My sister in the USA wants to fly back to the UK for the anniversary and has asked if my parents are planning anything. As far as I am aware they are not. My older sister planned the other big family do so I wouldn't know if she has made any plans this time as I will not be included. I would like to mark this special occasion for my parents but anything I am involved in will be blighted by the fact my older sister will refuse to come. I also don't want to make trouble for her as my Dad is very sensitive on this issue and will be furious with her if he knows she is being an arrogant JW.

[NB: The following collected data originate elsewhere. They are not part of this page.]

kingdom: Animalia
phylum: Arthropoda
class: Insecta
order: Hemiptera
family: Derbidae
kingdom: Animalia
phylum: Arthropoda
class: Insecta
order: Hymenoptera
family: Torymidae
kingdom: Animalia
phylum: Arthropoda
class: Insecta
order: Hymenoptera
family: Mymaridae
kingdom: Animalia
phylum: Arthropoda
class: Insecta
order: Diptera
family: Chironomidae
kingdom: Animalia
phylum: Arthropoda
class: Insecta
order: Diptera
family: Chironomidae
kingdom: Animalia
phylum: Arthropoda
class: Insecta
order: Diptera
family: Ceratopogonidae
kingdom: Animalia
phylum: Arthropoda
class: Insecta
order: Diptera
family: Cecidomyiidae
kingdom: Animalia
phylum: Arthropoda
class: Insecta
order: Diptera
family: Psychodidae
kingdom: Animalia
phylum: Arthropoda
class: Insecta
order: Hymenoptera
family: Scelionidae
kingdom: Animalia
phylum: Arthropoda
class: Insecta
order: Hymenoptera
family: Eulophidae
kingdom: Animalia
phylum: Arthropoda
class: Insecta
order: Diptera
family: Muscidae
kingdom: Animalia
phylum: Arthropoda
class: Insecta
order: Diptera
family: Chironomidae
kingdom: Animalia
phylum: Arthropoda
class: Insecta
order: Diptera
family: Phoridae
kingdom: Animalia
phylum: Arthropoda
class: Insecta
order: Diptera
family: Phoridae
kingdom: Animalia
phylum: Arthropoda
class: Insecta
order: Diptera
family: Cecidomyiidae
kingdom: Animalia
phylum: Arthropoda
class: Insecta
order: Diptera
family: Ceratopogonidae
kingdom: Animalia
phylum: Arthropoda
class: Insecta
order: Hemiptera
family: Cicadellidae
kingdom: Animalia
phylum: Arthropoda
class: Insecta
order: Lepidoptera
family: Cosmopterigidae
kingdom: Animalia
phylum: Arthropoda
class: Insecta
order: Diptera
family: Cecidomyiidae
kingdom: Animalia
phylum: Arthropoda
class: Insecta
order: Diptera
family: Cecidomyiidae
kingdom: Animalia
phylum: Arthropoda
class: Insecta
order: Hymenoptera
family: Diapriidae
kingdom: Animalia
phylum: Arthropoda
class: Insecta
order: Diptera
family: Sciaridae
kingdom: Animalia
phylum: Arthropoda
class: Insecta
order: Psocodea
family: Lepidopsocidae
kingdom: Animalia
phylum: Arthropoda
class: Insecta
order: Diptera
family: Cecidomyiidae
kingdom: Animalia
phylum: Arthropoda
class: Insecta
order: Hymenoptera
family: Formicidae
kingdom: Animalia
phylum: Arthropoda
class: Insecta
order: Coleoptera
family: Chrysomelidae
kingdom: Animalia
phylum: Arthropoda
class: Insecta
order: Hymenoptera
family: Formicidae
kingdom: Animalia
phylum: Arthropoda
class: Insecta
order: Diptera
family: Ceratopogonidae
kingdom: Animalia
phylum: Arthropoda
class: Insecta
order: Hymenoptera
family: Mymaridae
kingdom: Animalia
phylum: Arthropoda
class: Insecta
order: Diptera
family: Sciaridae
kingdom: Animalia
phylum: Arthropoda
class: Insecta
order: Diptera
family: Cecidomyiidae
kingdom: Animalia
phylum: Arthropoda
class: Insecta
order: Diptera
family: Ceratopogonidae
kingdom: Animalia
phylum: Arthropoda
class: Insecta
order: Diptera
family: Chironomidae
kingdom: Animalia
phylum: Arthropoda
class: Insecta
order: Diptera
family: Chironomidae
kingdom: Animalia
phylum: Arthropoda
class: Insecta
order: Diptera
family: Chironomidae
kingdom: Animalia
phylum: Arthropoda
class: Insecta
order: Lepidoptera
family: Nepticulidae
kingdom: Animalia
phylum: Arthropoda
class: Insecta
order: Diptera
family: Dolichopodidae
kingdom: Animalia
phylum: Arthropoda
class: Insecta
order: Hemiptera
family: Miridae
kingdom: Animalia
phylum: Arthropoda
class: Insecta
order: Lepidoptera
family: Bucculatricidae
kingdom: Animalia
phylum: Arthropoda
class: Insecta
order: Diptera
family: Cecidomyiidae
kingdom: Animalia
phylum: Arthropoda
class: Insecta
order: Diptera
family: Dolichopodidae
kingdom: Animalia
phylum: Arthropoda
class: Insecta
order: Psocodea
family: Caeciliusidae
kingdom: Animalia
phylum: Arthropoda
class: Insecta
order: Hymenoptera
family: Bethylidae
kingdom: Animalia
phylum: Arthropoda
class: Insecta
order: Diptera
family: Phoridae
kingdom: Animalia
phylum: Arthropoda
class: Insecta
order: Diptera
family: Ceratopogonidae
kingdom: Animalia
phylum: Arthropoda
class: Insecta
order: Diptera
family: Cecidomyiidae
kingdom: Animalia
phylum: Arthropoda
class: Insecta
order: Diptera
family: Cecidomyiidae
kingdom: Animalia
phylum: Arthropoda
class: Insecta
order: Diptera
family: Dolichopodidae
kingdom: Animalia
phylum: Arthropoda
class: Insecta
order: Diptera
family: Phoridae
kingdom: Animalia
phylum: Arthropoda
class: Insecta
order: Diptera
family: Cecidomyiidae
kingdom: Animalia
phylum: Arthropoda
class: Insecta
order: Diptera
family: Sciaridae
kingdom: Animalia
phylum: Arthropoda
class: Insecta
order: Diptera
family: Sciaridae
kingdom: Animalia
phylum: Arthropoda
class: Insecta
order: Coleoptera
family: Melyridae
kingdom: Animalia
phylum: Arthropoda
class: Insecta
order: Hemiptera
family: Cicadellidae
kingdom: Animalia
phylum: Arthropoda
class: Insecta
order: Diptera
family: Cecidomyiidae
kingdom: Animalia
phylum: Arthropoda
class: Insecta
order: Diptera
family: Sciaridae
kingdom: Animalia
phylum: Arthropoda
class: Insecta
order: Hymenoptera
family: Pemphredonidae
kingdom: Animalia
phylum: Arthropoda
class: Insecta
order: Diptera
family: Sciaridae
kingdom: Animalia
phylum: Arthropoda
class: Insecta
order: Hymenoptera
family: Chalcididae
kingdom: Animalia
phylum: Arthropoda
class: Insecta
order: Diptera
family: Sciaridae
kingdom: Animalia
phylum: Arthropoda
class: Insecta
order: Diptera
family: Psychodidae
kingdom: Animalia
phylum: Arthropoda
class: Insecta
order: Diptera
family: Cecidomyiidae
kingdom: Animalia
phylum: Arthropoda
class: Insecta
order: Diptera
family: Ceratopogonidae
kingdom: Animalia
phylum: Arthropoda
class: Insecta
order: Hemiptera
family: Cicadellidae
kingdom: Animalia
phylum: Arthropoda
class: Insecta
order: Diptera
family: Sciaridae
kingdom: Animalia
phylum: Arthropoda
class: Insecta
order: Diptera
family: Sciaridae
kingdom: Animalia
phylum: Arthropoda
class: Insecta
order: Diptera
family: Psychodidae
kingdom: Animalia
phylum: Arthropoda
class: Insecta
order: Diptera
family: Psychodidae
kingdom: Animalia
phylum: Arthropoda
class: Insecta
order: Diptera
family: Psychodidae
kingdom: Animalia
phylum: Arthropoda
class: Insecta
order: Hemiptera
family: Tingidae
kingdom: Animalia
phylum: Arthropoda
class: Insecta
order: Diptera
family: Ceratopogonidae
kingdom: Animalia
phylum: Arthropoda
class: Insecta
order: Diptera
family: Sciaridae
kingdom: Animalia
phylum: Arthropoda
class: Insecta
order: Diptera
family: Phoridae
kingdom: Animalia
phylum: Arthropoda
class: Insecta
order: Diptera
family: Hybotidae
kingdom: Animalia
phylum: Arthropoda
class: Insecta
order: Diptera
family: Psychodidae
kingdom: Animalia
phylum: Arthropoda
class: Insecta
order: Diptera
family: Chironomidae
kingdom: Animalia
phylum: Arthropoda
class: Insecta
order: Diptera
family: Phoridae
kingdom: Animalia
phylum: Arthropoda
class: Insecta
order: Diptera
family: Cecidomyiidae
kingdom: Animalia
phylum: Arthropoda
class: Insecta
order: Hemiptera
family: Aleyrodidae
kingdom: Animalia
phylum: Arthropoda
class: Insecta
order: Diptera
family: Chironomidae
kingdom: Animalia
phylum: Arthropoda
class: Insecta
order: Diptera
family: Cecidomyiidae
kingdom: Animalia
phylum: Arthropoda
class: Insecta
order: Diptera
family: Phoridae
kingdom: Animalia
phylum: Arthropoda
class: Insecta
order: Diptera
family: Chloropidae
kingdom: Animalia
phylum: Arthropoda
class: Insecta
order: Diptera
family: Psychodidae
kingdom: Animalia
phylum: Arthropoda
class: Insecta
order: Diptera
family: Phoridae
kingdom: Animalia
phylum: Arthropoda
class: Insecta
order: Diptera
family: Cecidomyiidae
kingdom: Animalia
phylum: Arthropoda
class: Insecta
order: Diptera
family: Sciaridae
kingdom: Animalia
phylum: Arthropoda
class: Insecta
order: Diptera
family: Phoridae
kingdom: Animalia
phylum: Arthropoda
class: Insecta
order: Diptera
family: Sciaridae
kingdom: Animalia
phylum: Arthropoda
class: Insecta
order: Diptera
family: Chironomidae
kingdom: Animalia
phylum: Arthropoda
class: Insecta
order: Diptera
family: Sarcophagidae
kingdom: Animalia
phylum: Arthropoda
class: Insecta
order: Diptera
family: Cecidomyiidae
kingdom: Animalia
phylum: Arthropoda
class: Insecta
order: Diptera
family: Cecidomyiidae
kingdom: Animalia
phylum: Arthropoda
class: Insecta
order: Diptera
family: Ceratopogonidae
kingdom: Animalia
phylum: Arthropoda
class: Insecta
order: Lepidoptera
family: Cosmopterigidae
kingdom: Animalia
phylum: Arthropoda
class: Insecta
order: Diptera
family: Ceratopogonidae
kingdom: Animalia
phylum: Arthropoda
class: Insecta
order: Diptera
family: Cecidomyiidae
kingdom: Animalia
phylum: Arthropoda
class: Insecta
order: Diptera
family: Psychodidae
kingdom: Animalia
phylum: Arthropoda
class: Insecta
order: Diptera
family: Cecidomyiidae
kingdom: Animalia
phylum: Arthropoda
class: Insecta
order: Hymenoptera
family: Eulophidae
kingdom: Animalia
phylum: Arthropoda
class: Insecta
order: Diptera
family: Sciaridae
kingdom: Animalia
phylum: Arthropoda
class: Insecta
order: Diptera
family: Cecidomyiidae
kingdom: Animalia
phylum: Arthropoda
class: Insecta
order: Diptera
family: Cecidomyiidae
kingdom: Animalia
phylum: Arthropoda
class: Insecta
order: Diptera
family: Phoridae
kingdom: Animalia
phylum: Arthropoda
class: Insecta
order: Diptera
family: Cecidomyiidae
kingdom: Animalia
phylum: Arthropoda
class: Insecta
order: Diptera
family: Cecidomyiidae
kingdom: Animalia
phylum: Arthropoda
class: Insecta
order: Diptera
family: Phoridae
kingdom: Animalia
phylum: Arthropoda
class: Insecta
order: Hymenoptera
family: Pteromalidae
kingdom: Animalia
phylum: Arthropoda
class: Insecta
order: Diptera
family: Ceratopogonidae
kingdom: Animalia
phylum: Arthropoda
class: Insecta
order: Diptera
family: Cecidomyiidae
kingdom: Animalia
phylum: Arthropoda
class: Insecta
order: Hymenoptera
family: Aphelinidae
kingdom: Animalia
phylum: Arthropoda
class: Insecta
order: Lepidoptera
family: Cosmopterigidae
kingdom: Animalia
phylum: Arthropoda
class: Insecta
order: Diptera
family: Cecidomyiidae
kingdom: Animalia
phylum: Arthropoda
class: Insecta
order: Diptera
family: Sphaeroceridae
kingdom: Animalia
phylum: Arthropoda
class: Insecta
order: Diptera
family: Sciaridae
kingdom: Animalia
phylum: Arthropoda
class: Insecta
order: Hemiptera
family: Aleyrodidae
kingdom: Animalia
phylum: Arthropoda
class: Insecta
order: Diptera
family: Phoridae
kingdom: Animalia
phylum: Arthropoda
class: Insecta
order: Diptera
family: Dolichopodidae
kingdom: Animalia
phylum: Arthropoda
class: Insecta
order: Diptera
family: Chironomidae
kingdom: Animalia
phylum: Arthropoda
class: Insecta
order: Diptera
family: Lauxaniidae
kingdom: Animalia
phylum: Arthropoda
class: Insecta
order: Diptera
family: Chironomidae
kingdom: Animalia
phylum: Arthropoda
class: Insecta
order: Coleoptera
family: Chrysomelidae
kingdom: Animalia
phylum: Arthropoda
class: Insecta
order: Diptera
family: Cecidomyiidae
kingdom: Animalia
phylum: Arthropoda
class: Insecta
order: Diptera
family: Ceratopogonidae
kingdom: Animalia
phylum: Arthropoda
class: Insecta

Part of me is also resentful that my sister will spend time with my 2 other sisters when essentially there is little to choose between our views and lives but will be exclude my family. But that is me and I can work with that.
What I need is some help as to how to navigate this social minefield so that it is a happy time for my parents and not blighted by ill feeling, family arguments over shunning and bad feeling. I don't want to force the issue as this will spoil whatever is arranged thi is for my parents and I don't want it to be about me and being shunned.
Any help would be appreciated this has the potential to be a total mess.